Most of our modern lifes are performed in specific kind of dwellings. which we call cities. Following the analyse of Richard Sennet, the famous sociologist and philosopher Sygmunt Bauman describes the city as a place where two strangers are likely to meet. This meeting of strangers requires, he states, a certain kind of skill:

Urban living calls for a rather special and quire sophisticated type of skill, a whole family of skills which Sennett listed under the rubric of 'civility', that is the activity which protects people from each other and yet allows them to enjoy each other's company. (Bauman 2000, p. 95).

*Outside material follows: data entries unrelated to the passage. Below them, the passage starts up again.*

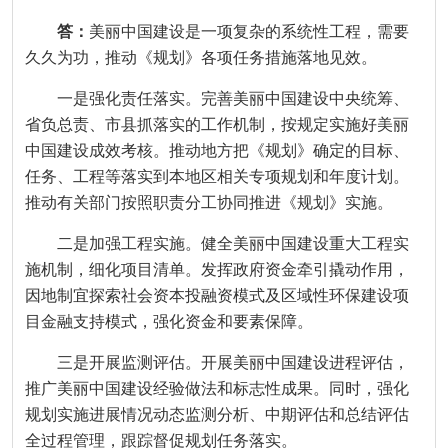
答：
美丽中国建设是一项复杂的系统性工程，需要
久久为功，推动《规划》各项任务措施落地见效。
一是强化责任落实。完善美丽中国建设中央统筹、
省负总责、市县抓落实的工作机制，按规定实施好美丽
中国建设成效考核。推动地方把《规划》确定的目标、
任务、工程等落实到本地区相关专项规划和年度计划。
推动有关部门按照职责分工协同推进《规划》实施。
二是加强工程实施。健全美丽中国建设重大工程实
施机制，细化项目清单。发挥政府资金牵引撬动作用，
因地制宜探索社会资本投融资模式及区域性环保建设项
目金融支持模式，强化资金和要素保障。
三是开展监测评估。开展美丽中国建设进程评估，
推广美丽中国建设经验做法和标志性成果。同时，强化
规划实施进展情况动态监测分析、中期评估和总结评估
全过程管理，跟踪督促规划任务落实。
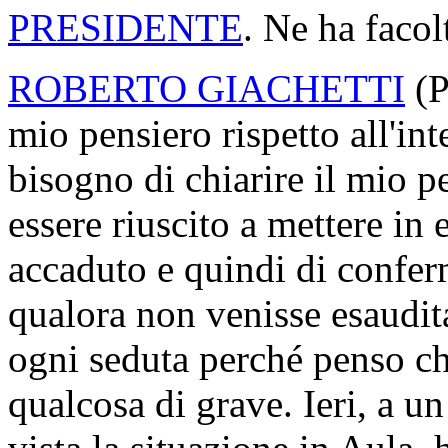
PRESIDENTE
. Ne ha facol
ROBERTO GIACHETTI
(
mio pensiero rispetto all'int
bisogno di chiarire il mio p
essere riuscito a mettere in 
accaduto e quindi di conferm
qualora non venisse esaudita
ogni seduta perché penso ch
qualcosa di grave. Ieri, a un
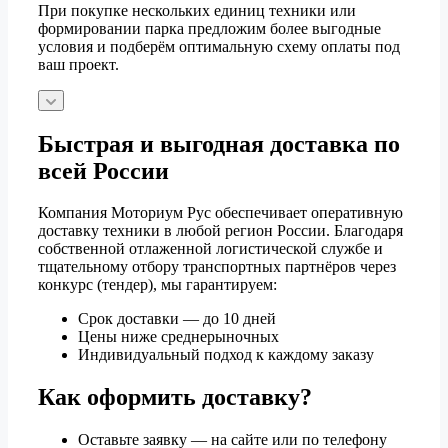
При покупке нескольких единиц техники или
формировании парка предложим более выгодные
условия и подберём оптимальную схему оплаты под
ваш проект.
Быстрая и выгодная доставка по
всей России
Компания Моториум Рус обеспечивает оперативную
доставку техники в любой регион России. Благодаря
собственной отлаженной логистической службе и
тщательному отбору транспортных партнёров через
конкурс (тендер), мы гарантируем:
Срок доставки — до 10 дней
Цены ниже среднерыночных
Индивидуальный подход к каждому заказу
Как оформить доставку?
Оставьте заявку — на сайте или по телефону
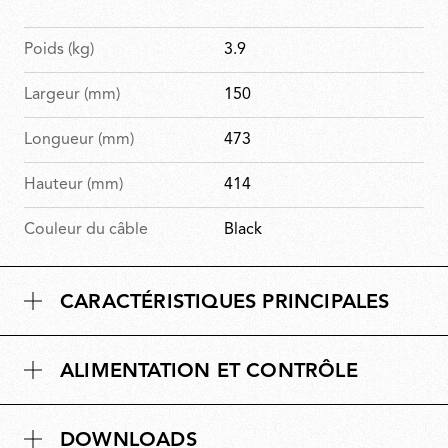
Poids (kg)
3.9
Largeur (mm)
150
Longueur (mm)
473
Hauteur (mm)
414
Couleur du câble
Black
CARACTÉRISTIQUES PRINCIPALES
ALIMENTATION ET CONTRÔLE
DOWNLOADS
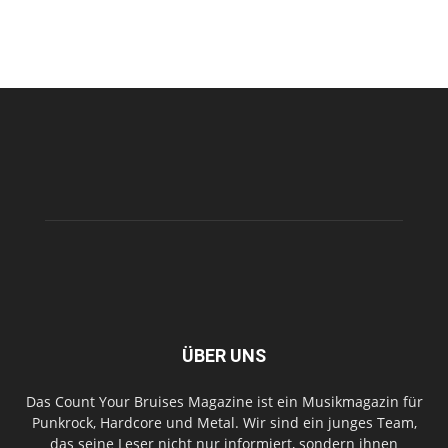
ÜBER UNS
Das Count Your Bruises Magazine ist ein Musikmagazin für
Punkrock, Hardcore und Metal. Wir sind ein junges Team,
das seine Leser nicht nur informiert, sondern ihnen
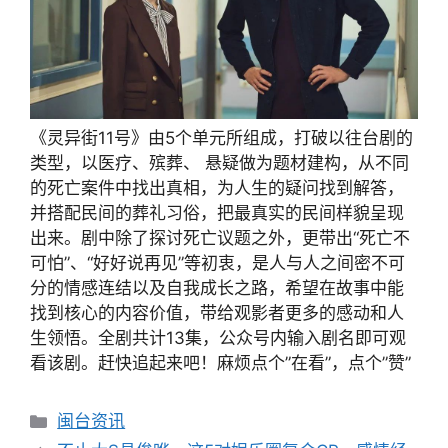
《灵异街11号》由5个单元所组成，打破以往台剧的
类型，以医疗、殡葬、 悬疑做为题材建构，从不同
的死亡案件中找出真相，为人生的疑问找到解答，
并搭配民间的葬礼习俗，把最真实的民间样貌呈现
出来。剧中除了探讨死亡议题之外，更带出“死亡不
可怕”、“好好说再见”等初衷，是人与人之间密不可
分的情感连结以及自我成长之路，希望在故事中能
找到核心的内容价值，带给观影者更多的感动和人
生领悟。全剧共计13集，公众号内输入剧名即可观
看该剧。赶快追起来吧！麻烦点个”在看”，点个”赞”
分
闽台资讯
类
文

However, he continues, our modern cities are filled with places that are public but not civil. These public yet uncivil places are places where strangers meet, but in which this meeting is actually unwanted, awkward or at least strange. He divides these kind of places into four categories:

1. The inhospitable public place

These places are public yet emphatically not civil. They are looked at, not looked in. They seem to have neither windows nor entry doors. These are buildings that turn their back on the place, empty, monotonous. People cross the space and disappear. Think about pompous office buildings.

The inhospitible place

2. The non-interacting public space

These places serve consumers to share consumption without any actual social interaction. Sharing physical space with others adds importance to the action. But interaction between people would add nothing to their pleasure. Think about concert halls, the gym or shopping malls.

The non-interactive place

3. The no-where public space

Places that discourage the thought of settling in. Temporary residents are likely to vary, but that is irrelevant for the duration of their stay: they follow the same patterns of behavior. Clues are legible to all, devoid of symbolic expression of identity. THings like train stations, airports or motel rooms come to mind.

The no-where place

4. The empty public space

These empty spaces are empty of meaning. They are non-colonised, no designer or manager wants to earmark them for colonisation. They don't exist in the mind. Places like fly-over states, slums or cheap suburbs fit this bill.

The empty public space

A sense of time

If you think carefully, all of these four non-spaces have a specific kind of time-perception. You tend to vacate the inhospitible as quickly as possible, while you know exactly how long your training at the gym will take. You need to be at the airport on time, while you don't know about the time perception of the suburbs you never visit.

All this results in the following nice summary:

name example time sense
The inhospitible office buildings vacate quickly
The non-interactive the gym fixed duration
The no-where airport be on time
The empty the suburb no time

Assignment

In this assignment, you are asked to use your specific skill (design, painting, sculpture, music, dancing, ...) to change a specific and concrete non-place into a civil (inviting, meaningful) public space. So you need to come up with a specific concrete non-place, make clear what kind of non-place this is and why, and create a work that will change this particular place into a civil space.

You don't actually need to show the installation (or perform the performance) at the non-space itself; you can do that within the confines of our classroom. However it should be something that we can watch and observe and be brought in such a manner that we can understand how and why this work will change the non-space into a real space.